Rien ne vient établir par conséquent que l'encours débiteur ait été consenti par la société NED COP COPINE antérieurement à l'année 2008 ni d'ailleurs postérieurement, la demande d'apurement de la dette formée pour la première fois en 2009 traduisant une simple tolérance limitée à l'exercice écoulé, manifestement motivée par l'ancienneté des relations contractuelles entre les parties mais dont il ne peut se déduire, contrairement à ce que soutient l'appelante, un accord sur la pratique habituelle d'un encours de crédit en faveur de la SARL AUMETZ DIFFUSION.
Dans ces conditions, l'ouverture d'une boutique par la société NED COP COPINE à Marseille, en l'absence de contrat de distribution exclusive l'engageant envers la société appelante, avérée depuis le mois de juin 2008 par le procès-verbal de constat établi à la demande de la société AUMETZ DIFFUSION le 5 février 2010, ne peut être analysée en une volonté de tromper la confiance du partenaire quand l'imputabilité de la rupture des relations commerciales trouve son origine dans la dette du fournisseur impayé.
Par ailleurs il échet de constater qu'aucun élément au soutien d'une reconnaissance de responsabilité et ou d'une proposition d'indemnisation, adressée par la société intimée à la société appelante en conséquence des griefs exposés à l'appui de la présente instance n'est produit.
Selon les dispositions de l'article 1184 du code civil dans leur version antérieure à l'ordonnance du 10 février 2016, applicables au litige, dans les contrats synallagmatiques, la condition résolutoire est toujours sous entendue pour le cas où l'une des parties ne satisfait pas à son engagement.

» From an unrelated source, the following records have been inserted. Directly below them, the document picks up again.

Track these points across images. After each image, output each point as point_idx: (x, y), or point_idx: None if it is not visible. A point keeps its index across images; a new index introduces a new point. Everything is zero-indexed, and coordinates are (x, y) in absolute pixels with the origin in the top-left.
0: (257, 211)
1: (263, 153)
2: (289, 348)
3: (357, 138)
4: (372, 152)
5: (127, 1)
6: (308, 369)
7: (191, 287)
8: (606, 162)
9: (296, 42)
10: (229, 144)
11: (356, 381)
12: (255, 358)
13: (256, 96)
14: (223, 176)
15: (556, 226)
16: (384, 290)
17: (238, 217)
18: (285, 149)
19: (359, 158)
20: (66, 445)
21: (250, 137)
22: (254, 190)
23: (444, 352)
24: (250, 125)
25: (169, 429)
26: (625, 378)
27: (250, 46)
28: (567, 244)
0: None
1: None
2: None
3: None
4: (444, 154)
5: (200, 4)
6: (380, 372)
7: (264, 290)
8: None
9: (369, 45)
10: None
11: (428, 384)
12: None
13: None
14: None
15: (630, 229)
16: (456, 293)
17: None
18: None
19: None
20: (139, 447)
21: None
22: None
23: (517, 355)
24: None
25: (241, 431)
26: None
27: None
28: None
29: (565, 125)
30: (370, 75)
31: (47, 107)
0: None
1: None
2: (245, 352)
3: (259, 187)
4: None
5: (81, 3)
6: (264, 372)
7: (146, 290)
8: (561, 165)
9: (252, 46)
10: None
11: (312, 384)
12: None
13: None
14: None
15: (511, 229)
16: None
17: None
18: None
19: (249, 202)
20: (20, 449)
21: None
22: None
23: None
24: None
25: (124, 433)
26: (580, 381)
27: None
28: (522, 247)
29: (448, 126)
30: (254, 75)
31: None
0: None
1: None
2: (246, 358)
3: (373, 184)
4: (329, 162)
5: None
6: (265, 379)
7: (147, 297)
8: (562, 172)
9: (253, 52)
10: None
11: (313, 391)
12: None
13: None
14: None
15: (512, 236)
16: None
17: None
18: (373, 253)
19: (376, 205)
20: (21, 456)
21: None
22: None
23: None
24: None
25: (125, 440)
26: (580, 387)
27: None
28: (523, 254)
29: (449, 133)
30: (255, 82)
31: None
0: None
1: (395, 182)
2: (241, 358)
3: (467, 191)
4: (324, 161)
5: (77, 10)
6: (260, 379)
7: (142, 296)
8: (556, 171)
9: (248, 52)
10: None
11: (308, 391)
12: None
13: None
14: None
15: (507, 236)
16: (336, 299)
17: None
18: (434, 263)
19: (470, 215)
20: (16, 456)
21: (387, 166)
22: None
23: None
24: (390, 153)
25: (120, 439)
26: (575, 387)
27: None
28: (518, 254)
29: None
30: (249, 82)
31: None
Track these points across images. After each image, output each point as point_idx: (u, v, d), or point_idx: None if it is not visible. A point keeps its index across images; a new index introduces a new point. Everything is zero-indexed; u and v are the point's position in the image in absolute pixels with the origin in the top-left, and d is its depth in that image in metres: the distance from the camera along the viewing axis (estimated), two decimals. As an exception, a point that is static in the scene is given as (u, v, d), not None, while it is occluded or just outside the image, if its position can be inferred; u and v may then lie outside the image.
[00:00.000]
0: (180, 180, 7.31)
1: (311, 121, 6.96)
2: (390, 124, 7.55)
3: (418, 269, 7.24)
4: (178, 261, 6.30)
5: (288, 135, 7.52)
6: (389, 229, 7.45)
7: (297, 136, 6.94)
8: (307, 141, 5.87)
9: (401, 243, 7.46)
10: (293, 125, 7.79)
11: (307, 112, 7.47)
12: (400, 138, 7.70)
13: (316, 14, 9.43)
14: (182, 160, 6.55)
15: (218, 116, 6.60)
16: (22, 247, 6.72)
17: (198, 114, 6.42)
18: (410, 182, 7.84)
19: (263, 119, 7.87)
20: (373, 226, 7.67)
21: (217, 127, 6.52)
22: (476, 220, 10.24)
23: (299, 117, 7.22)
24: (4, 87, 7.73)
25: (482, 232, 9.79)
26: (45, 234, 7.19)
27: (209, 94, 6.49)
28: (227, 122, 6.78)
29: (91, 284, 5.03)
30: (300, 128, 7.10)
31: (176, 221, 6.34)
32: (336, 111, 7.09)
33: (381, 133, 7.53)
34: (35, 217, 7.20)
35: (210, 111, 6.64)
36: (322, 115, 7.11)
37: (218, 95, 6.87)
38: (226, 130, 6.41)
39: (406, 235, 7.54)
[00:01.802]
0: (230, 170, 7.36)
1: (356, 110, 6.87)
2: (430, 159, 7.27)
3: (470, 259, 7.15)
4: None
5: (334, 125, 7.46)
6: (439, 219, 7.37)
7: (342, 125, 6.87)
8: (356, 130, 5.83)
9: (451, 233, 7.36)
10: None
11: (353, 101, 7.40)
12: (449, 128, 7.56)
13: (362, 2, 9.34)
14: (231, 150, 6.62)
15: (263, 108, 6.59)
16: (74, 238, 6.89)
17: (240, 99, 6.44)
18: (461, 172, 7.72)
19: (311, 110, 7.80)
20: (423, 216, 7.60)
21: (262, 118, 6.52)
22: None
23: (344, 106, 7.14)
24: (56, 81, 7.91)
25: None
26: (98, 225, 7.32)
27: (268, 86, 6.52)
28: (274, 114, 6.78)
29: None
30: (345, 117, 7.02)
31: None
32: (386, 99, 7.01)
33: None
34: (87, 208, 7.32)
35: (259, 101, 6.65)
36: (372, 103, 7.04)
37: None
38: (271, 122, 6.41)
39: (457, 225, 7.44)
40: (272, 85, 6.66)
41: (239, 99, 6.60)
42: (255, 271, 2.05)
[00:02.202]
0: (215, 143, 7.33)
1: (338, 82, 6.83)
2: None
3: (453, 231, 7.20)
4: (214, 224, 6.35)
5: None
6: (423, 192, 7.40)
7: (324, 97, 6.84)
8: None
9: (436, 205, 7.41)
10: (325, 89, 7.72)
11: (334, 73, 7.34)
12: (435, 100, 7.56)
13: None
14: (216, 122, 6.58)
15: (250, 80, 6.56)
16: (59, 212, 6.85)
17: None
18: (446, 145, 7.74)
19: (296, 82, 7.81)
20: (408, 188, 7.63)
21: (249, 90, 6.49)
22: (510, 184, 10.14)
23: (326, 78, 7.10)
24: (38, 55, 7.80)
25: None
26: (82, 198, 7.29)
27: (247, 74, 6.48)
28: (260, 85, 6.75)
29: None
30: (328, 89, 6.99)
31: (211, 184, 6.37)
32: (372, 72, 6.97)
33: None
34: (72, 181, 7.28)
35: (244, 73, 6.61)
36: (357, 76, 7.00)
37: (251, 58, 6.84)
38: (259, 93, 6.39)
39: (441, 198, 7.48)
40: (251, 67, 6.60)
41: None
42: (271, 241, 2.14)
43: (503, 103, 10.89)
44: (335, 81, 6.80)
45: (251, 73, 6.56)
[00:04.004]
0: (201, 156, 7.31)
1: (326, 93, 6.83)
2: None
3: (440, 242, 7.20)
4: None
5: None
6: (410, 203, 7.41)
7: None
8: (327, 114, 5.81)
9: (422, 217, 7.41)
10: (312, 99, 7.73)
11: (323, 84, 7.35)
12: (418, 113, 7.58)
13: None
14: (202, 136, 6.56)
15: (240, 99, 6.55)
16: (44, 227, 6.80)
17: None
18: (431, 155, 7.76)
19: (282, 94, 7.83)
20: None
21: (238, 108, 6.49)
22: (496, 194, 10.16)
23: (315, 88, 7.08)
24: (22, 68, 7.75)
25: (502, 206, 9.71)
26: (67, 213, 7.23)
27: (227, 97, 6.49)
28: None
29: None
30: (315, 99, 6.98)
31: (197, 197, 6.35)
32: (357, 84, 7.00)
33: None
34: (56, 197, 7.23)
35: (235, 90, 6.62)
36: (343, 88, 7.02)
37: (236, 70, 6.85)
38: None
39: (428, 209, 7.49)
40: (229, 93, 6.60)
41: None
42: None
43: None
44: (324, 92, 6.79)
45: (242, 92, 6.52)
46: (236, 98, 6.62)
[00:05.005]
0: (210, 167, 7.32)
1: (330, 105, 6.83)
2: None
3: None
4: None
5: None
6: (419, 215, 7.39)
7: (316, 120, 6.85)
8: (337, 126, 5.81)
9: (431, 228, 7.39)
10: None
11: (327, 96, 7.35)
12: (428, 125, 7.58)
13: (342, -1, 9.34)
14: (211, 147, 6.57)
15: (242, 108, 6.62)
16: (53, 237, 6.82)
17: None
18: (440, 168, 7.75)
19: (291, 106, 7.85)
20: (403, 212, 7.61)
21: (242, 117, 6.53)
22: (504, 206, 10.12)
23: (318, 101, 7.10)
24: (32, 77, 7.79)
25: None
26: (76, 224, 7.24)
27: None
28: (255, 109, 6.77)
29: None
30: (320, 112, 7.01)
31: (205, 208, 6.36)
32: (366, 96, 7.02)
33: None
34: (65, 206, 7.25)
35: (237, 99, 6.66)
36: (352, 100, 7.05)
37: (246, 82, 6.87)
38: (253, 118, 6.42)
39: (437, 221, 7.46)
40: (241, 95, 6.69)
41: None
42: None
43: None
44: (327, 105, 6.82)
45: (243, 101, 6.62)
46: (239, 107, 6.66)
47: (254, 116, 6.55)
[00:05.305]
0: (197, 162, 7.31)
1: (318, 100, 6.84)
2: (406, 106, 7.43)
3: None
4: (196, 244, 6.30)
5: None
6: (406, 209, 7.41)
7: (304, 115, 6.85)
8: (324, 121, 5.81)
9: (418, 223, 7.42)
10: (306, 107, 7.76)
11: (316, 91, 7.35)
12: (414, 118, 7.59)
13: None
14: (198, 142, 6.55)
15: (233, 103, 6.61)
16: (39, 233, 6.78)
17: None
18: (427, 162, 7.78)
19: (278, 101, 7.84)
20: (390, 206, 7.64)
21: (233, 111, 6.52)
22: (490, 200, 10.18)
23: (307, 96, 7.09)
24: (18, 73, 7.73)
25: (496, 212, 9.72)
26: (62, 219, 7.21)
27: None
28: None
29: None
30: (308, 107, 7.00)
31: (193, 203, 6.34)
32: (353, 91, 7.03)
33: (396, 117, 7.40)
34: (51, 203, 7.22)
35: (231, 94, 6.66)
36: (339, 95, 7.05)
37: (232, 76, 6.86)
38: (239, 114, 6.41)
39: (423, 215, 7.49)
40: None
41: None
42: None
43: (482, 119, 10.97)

Il est établi que la société AUMETZ DIFFUSION a accumulé une dette envers son fournisseur, la société NED COP COPINE, qui s'élevait à plus de 400 000 euros au mois de janvier 2010 faisant suite notamment à une série de remises de chèques non provisionnés dont la société appelante, consciente du risque d'impayé, avait sollicité le différé d'encaissement sans qu'un accord de crédit n'ait été contractualisé entre les parties et que cet impayé est seul à l'origine de la rupture des relations contractuelles entre les parties.
L'inexécution imputable à la société AUMETZ DIFFUSION justifie la mise en œuvre de la faculté de résiliation par la société NED COP COPINE qui était parfaitement fondée à suspendre ses livraisons dans l'attente du règlement de sa créance.
La SARL AUMETZ DIFFUSION sera en conséquence déboutée de l'intégralité de ses demandes, le jugement confirmé en toutes ses dispositions et la société appelante condamnée à régler à la société NED COP COPINE une somme de 7 000 euros au titre des frais irrépétibles.
PAR CES MOTIFS
La cour,
DECLARE la société NED COP COPINE irrecevable en son exception d'incompétence ;
DEBOUTE la société AUMETZ DIFFUSION prise en la personne de son mandataire liquidateur Maître X de l'intégralité de ses demandes ;
CONFIRME en toute ses dispositions le jugement entrepris ;
CONDAMNE la société AUMETZ DIFFUSION prise en la personne de son mandataire liquidateur Maître X au règlement à la société NED COP COPINE d'une somme de 7 000 euros au titre des frais irrépétibles ainsi qu'aux entiers dépens de première instance et d'appel.